I know that there is a ton of “crypto bashing” now everywhere from people who claim they are expert but there is advantage that classic finance will never have.
In finance, all is question of trust.
There is no “bad currency” or “good currency” or even “true currency” or “virtual currency”; there is only a value you give to something. This something can be material or immaterial ; nobody cares really.
We are speaking a lot about the centralized plateform like FTX who are dying but technically blockchain applied to cryptocurrency bring trust at another level then any other bank can do :
Indeed like with Bitcoin, the ledger is public.
It means that that everybody can count what money you have and what money you can spend.
It’s better than any credit scoring system can bring you.
On top of that it is certifying, under some conditions, that you are not lying to the people in front of you when you are showing intention to buy. It’s the best “trust system” we can imagine.
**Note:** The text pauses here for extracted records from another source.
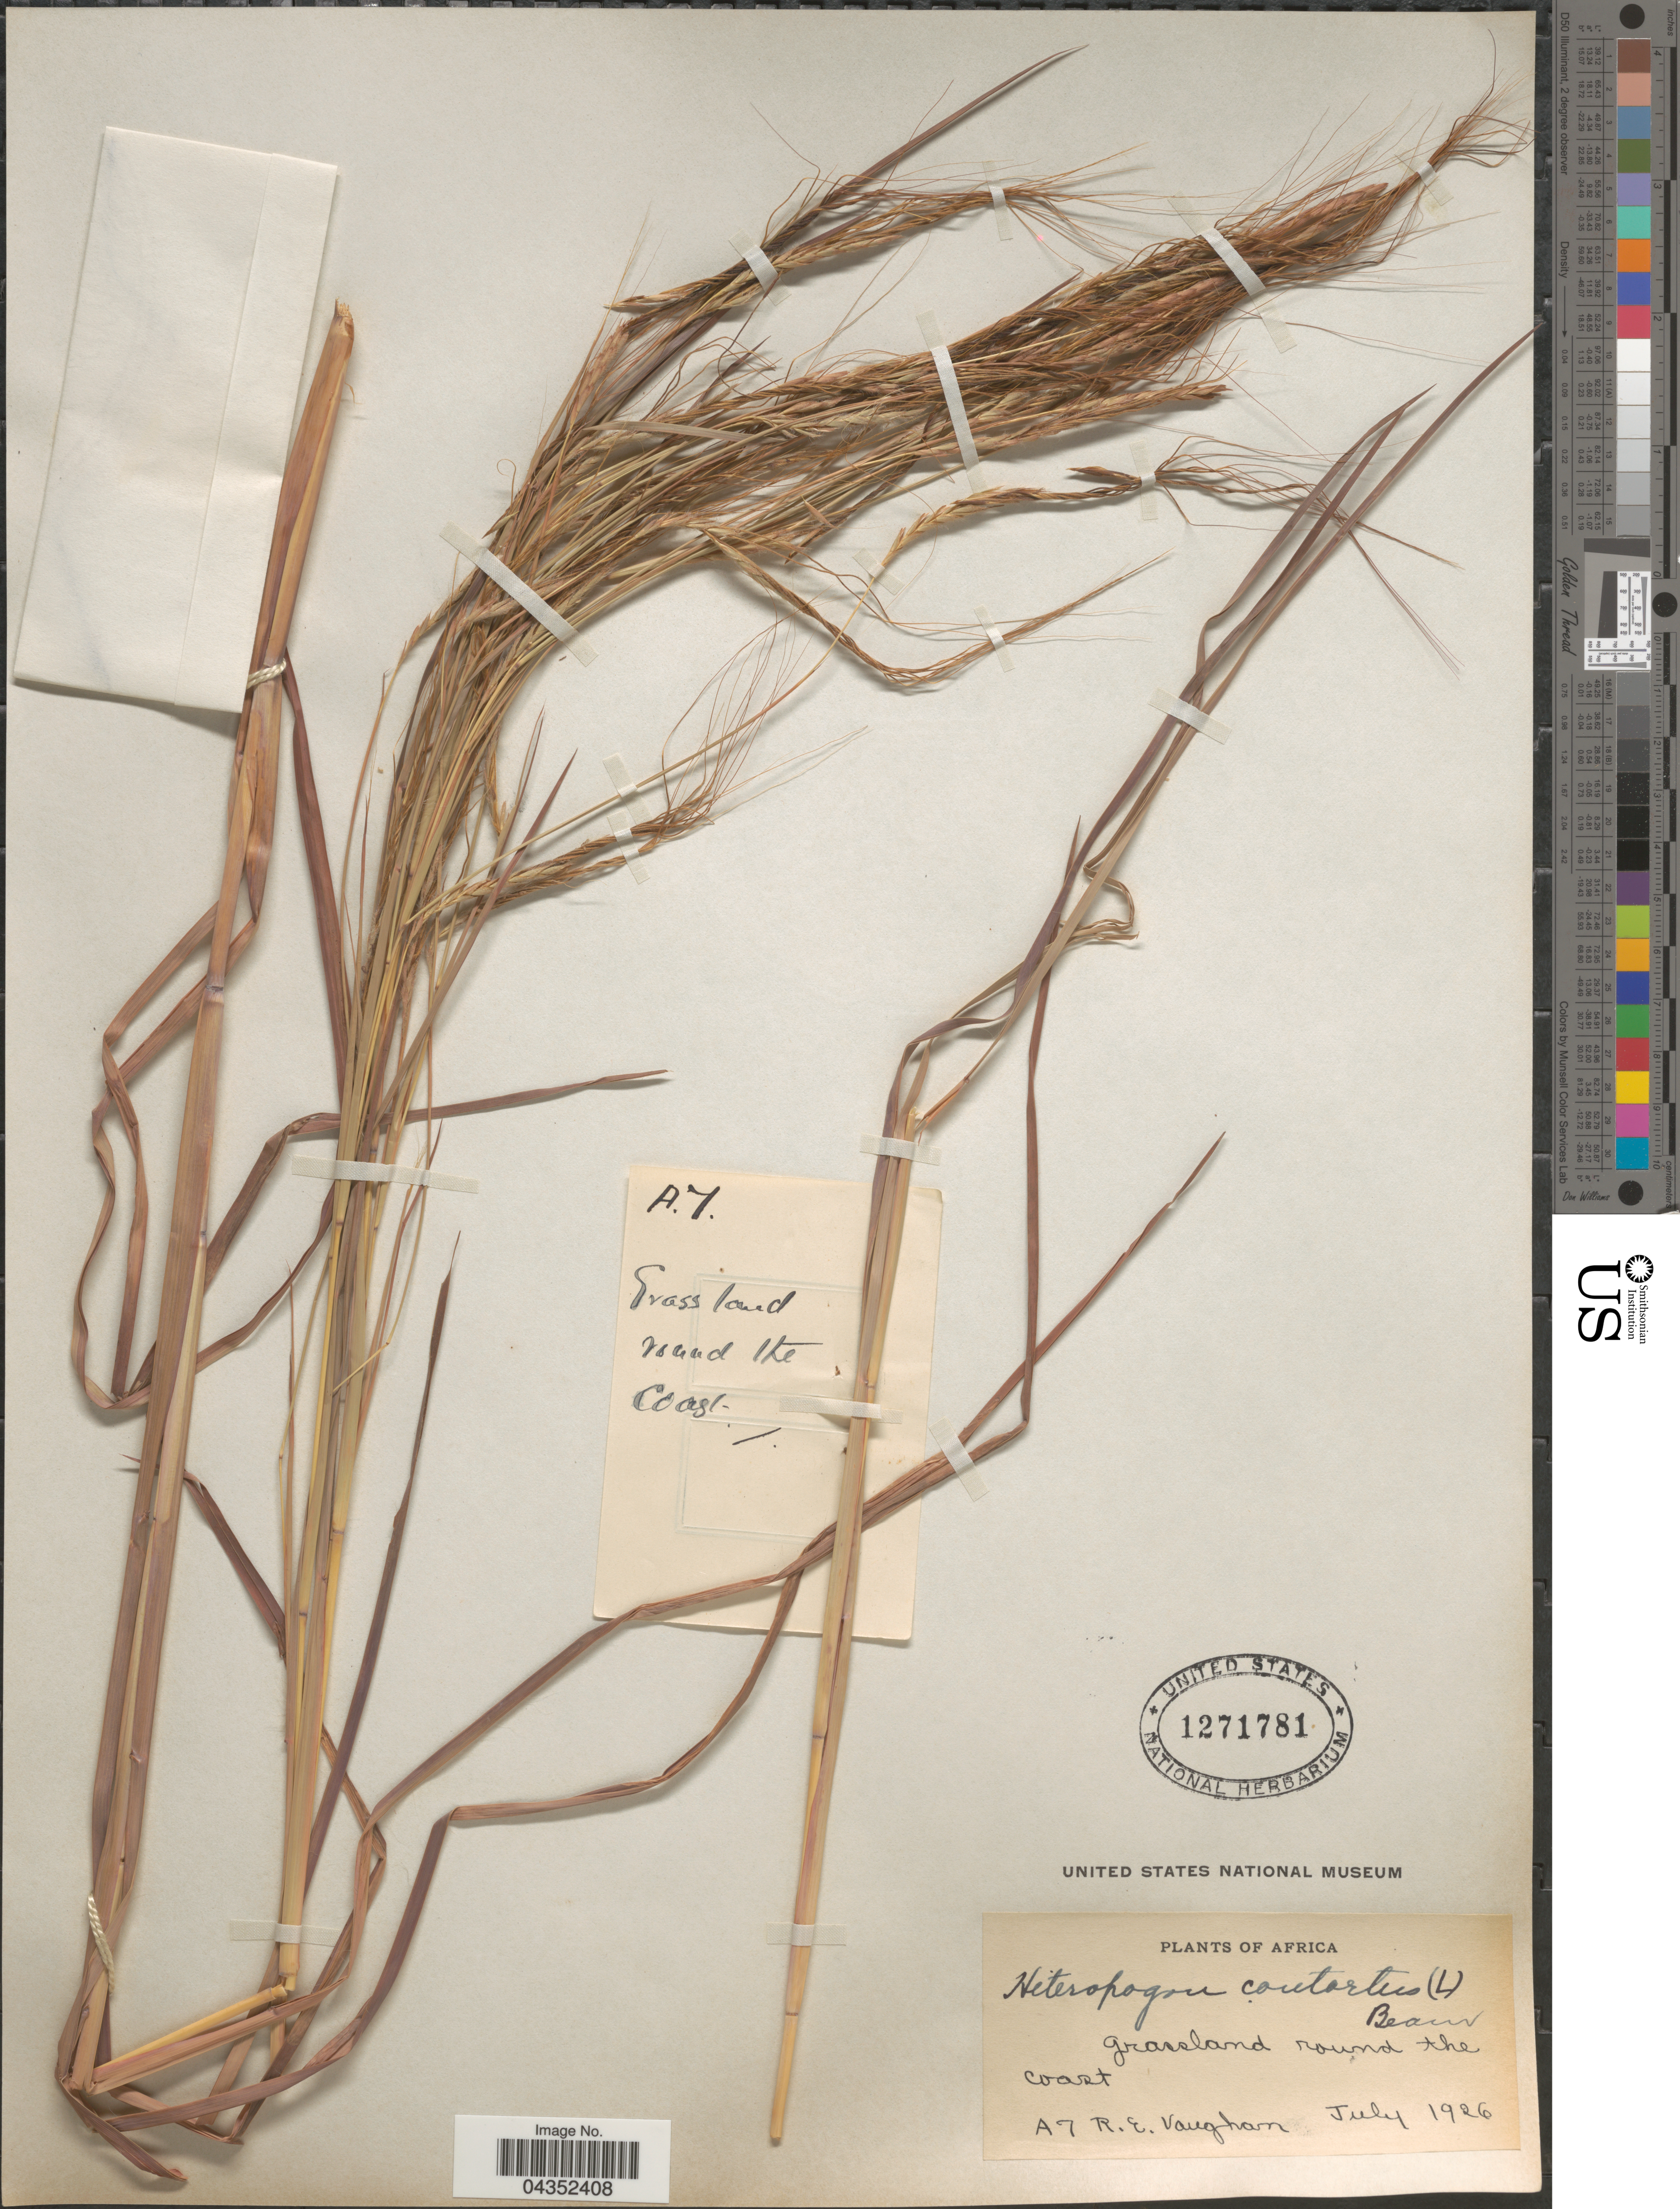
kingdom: Plantae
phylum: Tracheophyta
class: Liliopsida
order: Poales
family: Poaceae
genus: Heteropogon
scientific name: Heteropogon contortus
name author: (L.) P. Beauv. ex Roem. & Schult.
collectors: R. Vaughan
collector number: A7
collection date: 1926-07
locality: Africa. Grassland round the coast.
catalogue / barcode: US 1271781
Banks may have similar options to garantuee the seller that the buyer has the money he needs to have but we need to trust the bank itself too…and we do not a have clear view of really the situation is.
SEPA is considered as very good system to transfer money in EURO and you can make wire now in 3 or 4 hours between 2 banks who take it. It’s a true value but it tooks a lot of time to bring finance at this level. Other currencies are still based on quiete archaic mechanism based on old computer and languages (Cobol ..)
Blockchain is only limited by the power of computation of the network of computers behind. It means that we will have , it’s sure, instant and secure payment with it when we will want it.
Keep your coins in a centralized exchange like Binance, Coinbase or any other is a personnal choice for pratical reason but nothing and nobody stop it to hold your wallet at home or in your pocket.
You have to know that majority of cryptocurrencies just check if you have the right to use the balance they compute in the public ledger .
This right is usually a crypted string but could be in the future or now an hybrid item with a physical and a logical side that can garantuee you that only you can use this “balance”.
The fact that there is no more “deposit” at the first sense of the term : we only compute what you have, what you sent and what you receive is also a big advantage because nobody can “steal” a deposit if the key is enough secure and the key is more or less you and you can decide it.
Go at your bank branch and ask ot have access immediatly to all your funds “right now” and you will see what happen and i don’t speak about possible states “taxes” that will tell you that you have no money anymore.
This “only” 3 main advantage would have been enough to kill all the finance industry in 2 weeks if the power of the old system is so enormous that the “physical gravity” of its failure drive all the journey in this industry.
Then , yes, cryptocurrencies is still future and the classic old banking system is dead yet. There is no reason that this system will survive.